[Extracted records]
★ ★ ★ ★
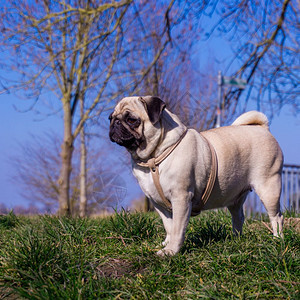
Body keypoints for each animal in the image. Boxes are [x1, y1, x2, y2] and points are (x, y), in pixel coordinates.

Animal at [108, 96, 284, 255]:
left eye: (131, 120)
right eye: (110, 118)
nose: (114, 123)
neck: (153, 158)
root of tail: (262, 129)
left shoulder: (181, 198)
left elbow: (178, 228)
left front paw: (171, 251)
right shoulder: (158, 203)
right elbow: (169, 226)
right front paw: (166, 244)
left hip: (269, 188)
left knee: (276, 217)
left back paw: (278, 240)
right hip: (236, 197)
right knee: (238, 217)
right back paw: (236, 239)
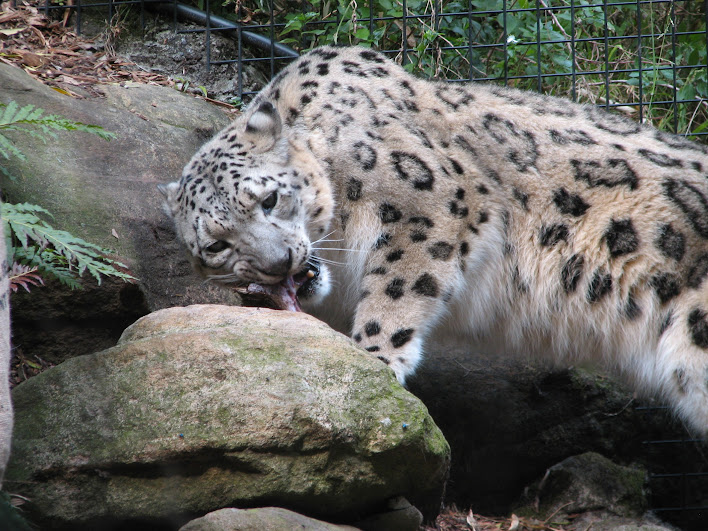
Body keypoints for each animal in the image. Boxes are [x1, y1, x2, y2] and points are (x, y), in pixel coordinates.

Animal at [159, 45, 708, 436]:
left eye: (269, 198)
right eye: (216, 246)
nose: (278, 263)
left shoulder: (434, 201)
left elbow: (398, 288)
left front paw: (375, 367)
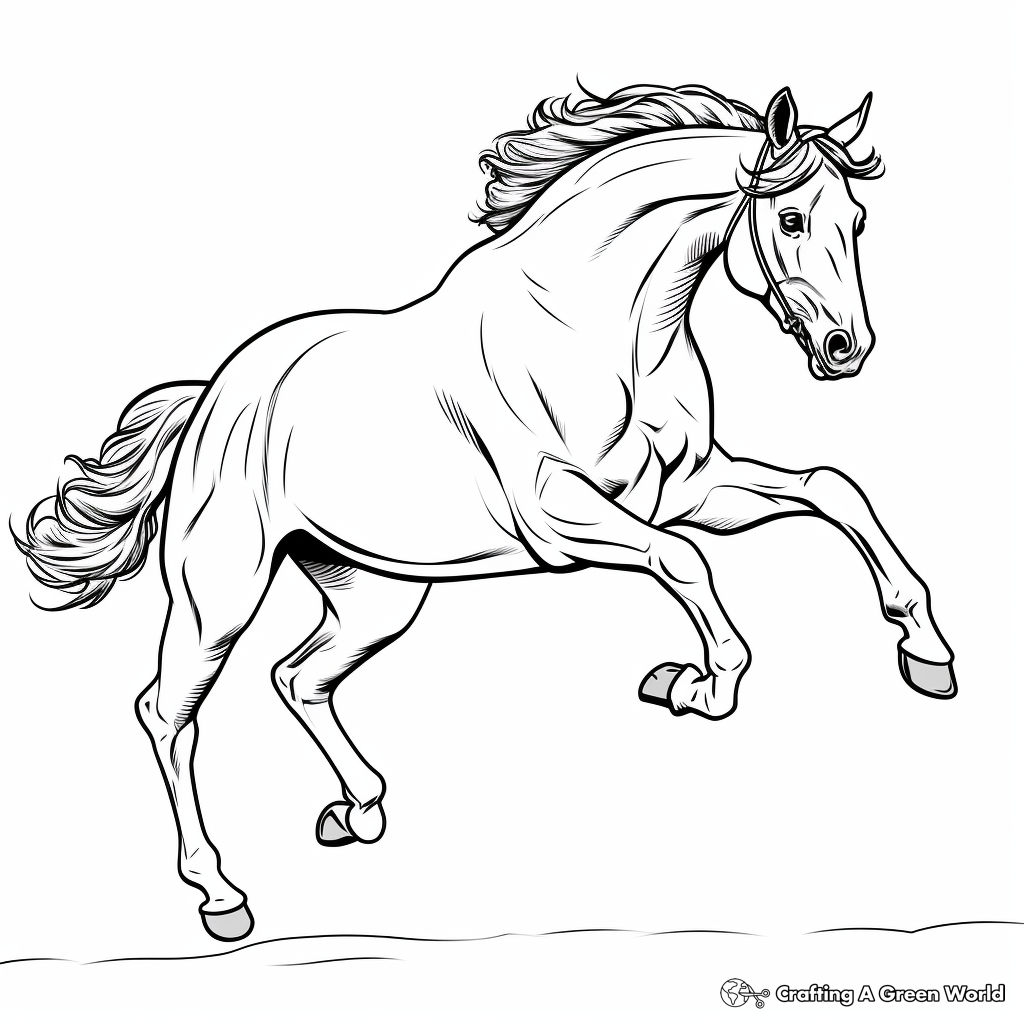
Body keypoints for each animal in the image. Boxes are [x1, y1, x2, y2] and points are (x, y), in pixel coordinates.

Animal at [15, 83, 956, 942]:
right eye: (790, 219)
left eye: (857, 220)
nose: (846, 349)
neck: (603, 332)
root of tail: (214, 395)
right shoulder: (563, 515)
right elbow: (684, 561)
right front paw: (699, 685)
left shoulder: (692, 489)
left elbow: (831, 488)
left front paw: (926, 653)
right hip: (219, 595)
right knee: (168, 713)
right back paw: (222, 896)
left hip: (374, 594)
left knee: (298, 677)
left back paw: (357, 808)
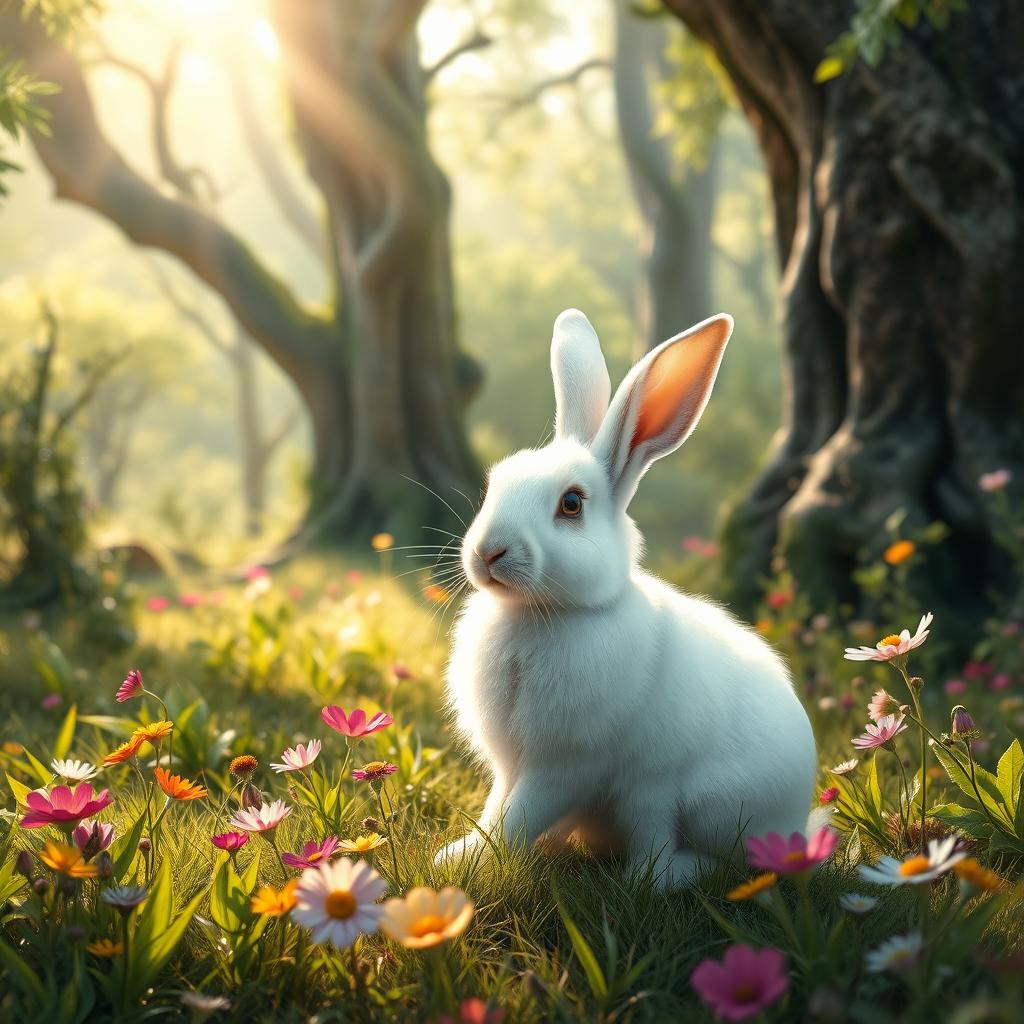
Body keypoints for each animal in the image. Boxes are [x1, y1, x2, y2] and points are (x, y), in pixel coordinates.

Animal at [436, 309, 817, 889]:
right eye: (494, 483)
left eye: (572, 504)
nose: (488, 551)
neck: (542, 614)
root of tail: (796, 822)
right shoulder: (512, 765)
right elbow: (497, 805)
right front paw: (454, 857)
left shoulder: (565, 764)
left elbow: (518, 815)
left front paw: (479, 862)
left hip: (677, 795)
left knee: (683, 858)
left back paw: (659, 875)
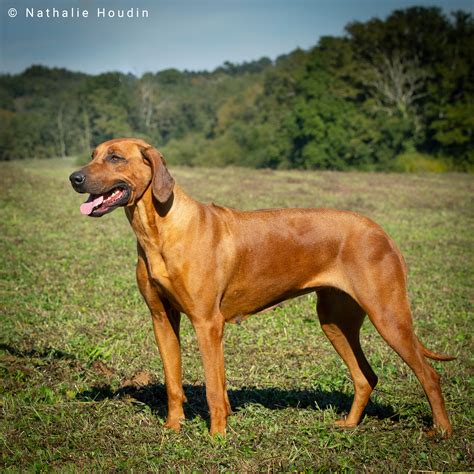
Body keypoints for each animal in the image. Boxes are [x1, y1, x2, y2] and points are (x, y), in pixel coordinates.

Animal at [70, 137, 456, 436]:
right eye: (93, 153)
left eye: (115, 157)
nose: (74, 177)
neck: (159, 230)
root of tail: (381, 231)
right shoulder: (162, 319)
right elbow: (174, 382)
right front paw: (174, 428)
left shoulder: (207, 323)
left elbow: (213, 389)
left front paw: (217, 437)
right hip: (335, 321)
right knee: (365, 377)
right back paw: (349, 424)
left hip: (388, 316)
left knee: (430, 375)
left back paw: (441, 431)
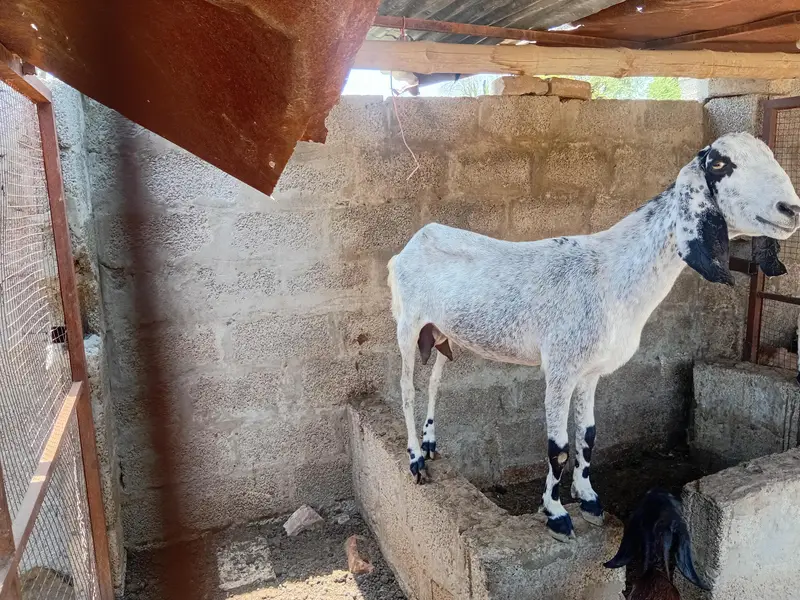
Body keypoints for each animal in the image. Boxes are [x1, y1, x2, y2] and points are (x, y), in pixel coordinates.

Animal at [387, 132, 800, 541]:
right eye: (720, 163)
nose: (790, 209)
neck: (612, 272)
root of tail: (411, 244)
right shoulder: (560, 367)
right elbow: (558, 447)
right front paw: (556, 515)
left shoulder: (590, 371)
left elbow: (588, 436)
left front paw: (588, 500)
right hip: (407, 325)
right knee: (407, 389)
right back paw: (416, 460)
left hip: (444, 334)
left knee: (436, 380)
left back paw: (430, 443)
★ ★ ★ ★
[What needs to be done]
Exactly as written above, retype the lines starting at the one holding "left knee: (430, 375)" and ending at the one holding "left shoulder: (590, 371)", both included, but not the pictures.

[Written response]
left knee: (430, 375)
left back paw: (441, 431)
Body keypoints for each animal in the image. Boxes are [x1, y1, x2, y2] and points are (x, y), in pixel coordinates.

Animal at [387, 132, 800, 541]:
right eye: (720, 163)
nose: (790, 209)
neck: (612, 272)
root of tail: (411, 244)
right shoulder: (560, 367)
right elbow: (558, 447)
right front paw: (556, 515)
left shoulder: (590, 371)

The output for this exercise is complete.